DOCUMENT TEXT START
# Best/Easiest Lure for Pickeral



## Leibs16 (Apr 9, 2008)

Hey Gents,

I’m heading up to the Poconos this weekend and I'd like to catch and release some snot rockets. I've never caught any before. What would you suggest the easiest way to catch these bad boys is? Need help fast as I’m heading up Friday.

Thanks,
Leibs


----------



## jkbirocz (Apr 9, 2008)

This time of year I would go with hard jerkbaits and senkos. Good luck


----------



## bcritch (Apr 9, 2008)

Mepps Black Fury Spinners - They never fail me  

https://mepps.com/products/info/index.php?pffk=info_blackfuryplaintreble_128&tab=fishspecies

https://mepps.com/lure_selection_guide/view.php?id=13


----------



## Captain Ahab (Apr 9, 2008)

Wingmans are great for anything!


----------



## FishinsMyLife (Apr 9, 2008)

X-Raps will catch them any time, and if the water is warm enough, a Horny Toad will really produce. I had 4 times as many hits as my friend fishing all kinds of other topwaters in the Pickerel Pond last summer when I was using a Horny Toad. If I could have hooked even half the picks that hit it.... They will take a live shiner or bream (and any other live bait probably) but I'm not sure if you wanted that.
DOCUMENT TEXT END
▶ WORK TO COMPLETE
A. List the username of every person who posts in the pickerel lure thread.
B. Carry the pickerel lure thread forward from the point where it stops.
Nothing in the lines after the pickerel lure thread is needed here.
DATA SECTION START
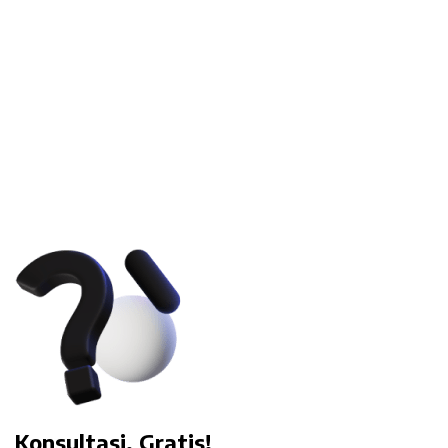
Konsultasi, Gratis!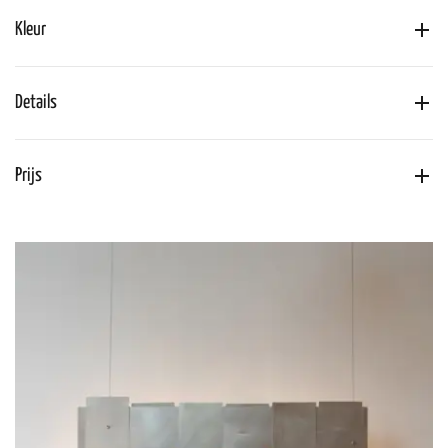
Kleur
Details
Prijs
DATA SECTION END
▶ RESPONSES IN ORDER
A. Leibs16, jkbirocz, bcritch, Captain Ahab, FishinsMyLife

B.
----------



## Captain Ahab (Apr 9, 2008)

Leibs16 said:


> Hey Gents,
> 
> I’m heading up to the Poconos this weekend and I'd like to catch and release some snot rockets. I've never caught any before. What would you suggest the easiest way to catch these bad boys is? Need help fast as I’m heading up Friday.
> 
> ...



Use hooks!


----------



## slim357 (Apr 9, 2008)

dont know too much about them but id use search baits, and cover a lot of water.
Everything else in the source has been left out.